Ignoring environment versions Model may fail to load or behave differently. Record Python and package versions.
No model versioning Teams may not know which model is in production. Use clear version names and metadata tracking.
No prediction validation after loading Loaded model may not reproduce expected results. Test loaded model on known sample inputs before deployment.

Best Practices for Model Persistence

Saving and Loading Checklist

  • Save the full pipeline: Include preprocessing and the final model together whenever possible.
  • Store feature schema: Record column names, order, data types, and expected categories.
  • Use joblib for scikit-learn pipelines: It is commonly used for Python-based model persistence.
  • Use pickle carefully: Only load pickle files from trusted sources.
  • Use ONNX for portability: Consider ONNX when the model must run across different systems.
  • Record environment details: Save Python version, package versions, and dependency files.
  • Version every model: Track model file, training data, metrics, and feature schema version.
  • Validate after loading: Check that loaded model predictions match expected outputs.
  • Protect model files: Treat production models as important business assets.
  • Monitor after deployment: Saving a model is not the end; performance must be checked over time.

Why Saving and Loading Models Matters

Saving and loading models is the bridge between experimentation and deployment. A model that cannot be reliably saved, loaded, and reproduced is not ready for real-world use.

Proper model persistence ensures consistency, reproducibility, deployment readiness, and long-term maintainability.

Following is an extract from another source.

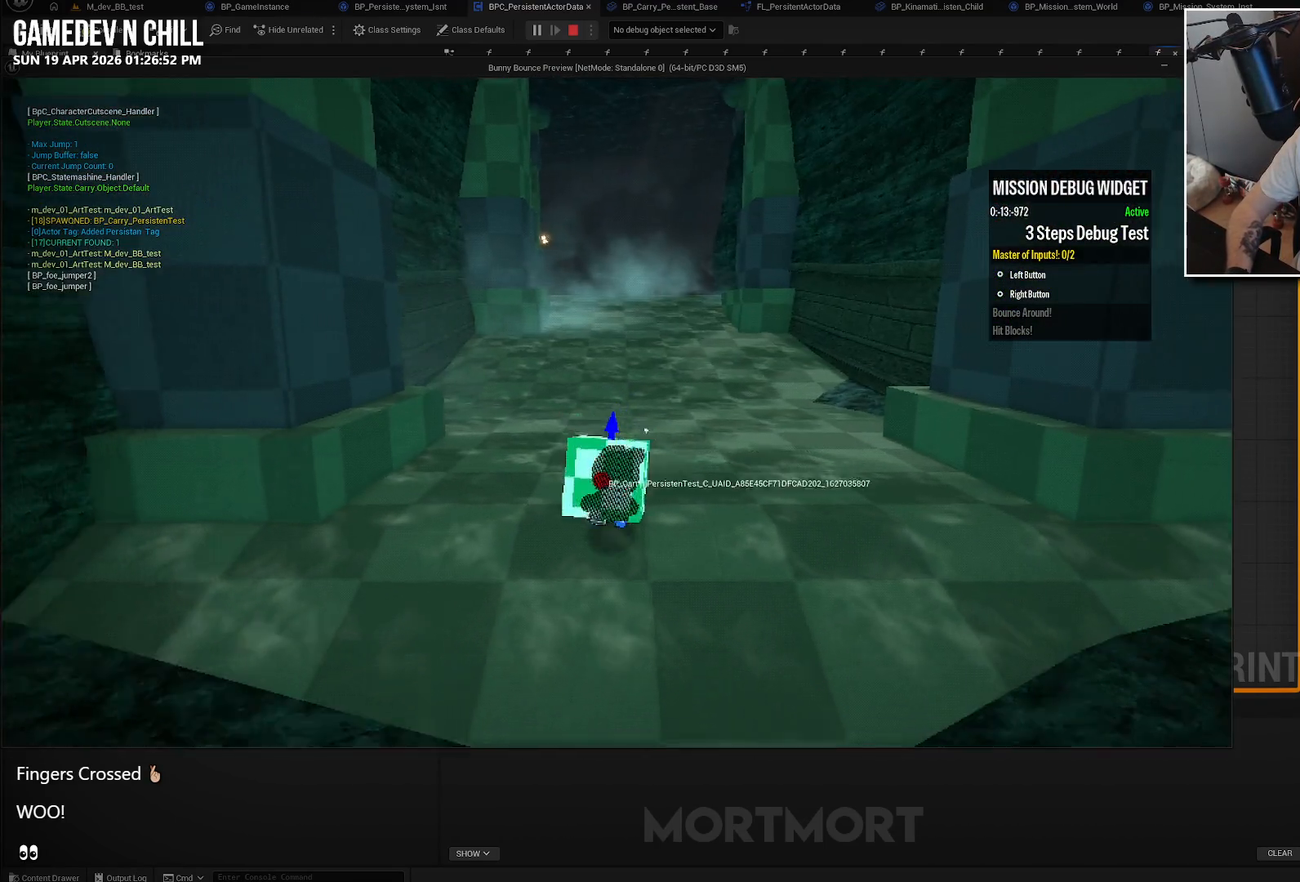
{"buttons": [], "left_stick": "down", "right_stick": "center", "events": []}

It also helps teams track which model is being used and whether predictions are generated under the correct assumptions.

Practical Insight: A trained model is useful only when it can be reliably loaded with the same preprocessing, feature schema, environment, and business assumptions used during training.

Key Takeaways

  • Model persistence means saving trained models so they can be reused later.
  • joblib is commonly used for saving scikit-learn models and pipelines.
  • pickle can save general Python objects but must be used carefully due to security risks.
  • ONNX is useful for portable model deployment across different systems.
  • Saving only the model is often not enough; preprocessing and schema should also be saved.
  • Pickle and joblib files should never be loaded from untrusted sources.
  • Feature order, data types, and categories must match training expectations.
  • Model versioning helps track updates and production usage.
  • Environment compatibility matters for reliable loading and prediction.
  • A saved model should always be tested after loading before deployment.